- _SOURCE TEXT_

-- Opening Marker --

Restrictions for dimension and variable names

While writing a pull request that adds dimension names as alternative to numerical shapes, I wondered what restriction we want to enforce for those names.
The relevant PR is here.
I also noticed that currently we do not have any restrictions for the names of variables. This is perfectly legal code:

with pm.Model():
    pm.Normal('')
    pm.Normal('\n/ ')
    pm.Normal(' ')
    # let's hope nobody has `text.usetex` enabled in matplotlib :-)
    pm.Normal(r'\immediate\write18{/usr/bin/rm -rf /}')
    trace = pm.sample()

I think this raises three questions:

  1. Can we add minimal restrictions for variable names without breaking user code?
  2. Should we have similar or stronger restrictions for dimension names when we merge that PR? Here we have no backward compatibility issues.
  3. What restrictions should we have in pymc4?

About 1:
We could limit variable names in a similar way as python identifiers. But since quite a few people seem to use spaces in variable names, we should at least allow spaces within the name. A regular expression like that might work well: r"^[^\d\W][\w ]*(?<=\w)\Z". You can test what it does with var = re.compile(r"^[^\d\W][\w ]*(?<=\w)\Z", re.UNICODE) and var.match("some_var_name") is not None. That would mean: No spaces or digits as first character. No special characters like \ / # $ \n \t no whitespace at the end of the varname. We could start printing warnings for variable names that do not conform to that format, and in a later release throw an exception.

-- Closing Marker --

- _MATERIAL PROVIDED_
-- Opening Marker --

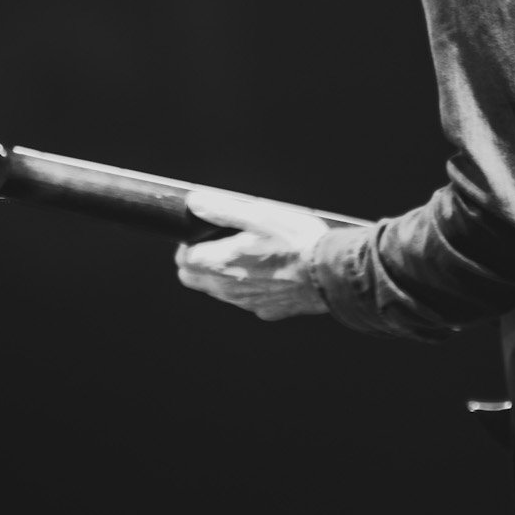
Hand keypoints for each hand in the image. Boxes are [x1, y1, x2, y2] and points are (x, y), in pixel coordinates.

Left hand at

-- Closing Marker --

- _REQUIRED ACTIONS_
**A.** According to the post about variable names, why should the proposed rule allow spaces inside a variable name? Answer in one to three sentences.
**B.** In the post about variable names, which characters does the proposed rule forbid as the first character of a name?
The lines have no connection to the post about variable names.

- _ACTIVITY ANSWERS_
**A.** Quite a few people seem to use spaces in their variable names. So the rule should allow spaces within a name, even though it otherwise limits names in a way similar to Python identifiers.

**B.** Spaces and digits.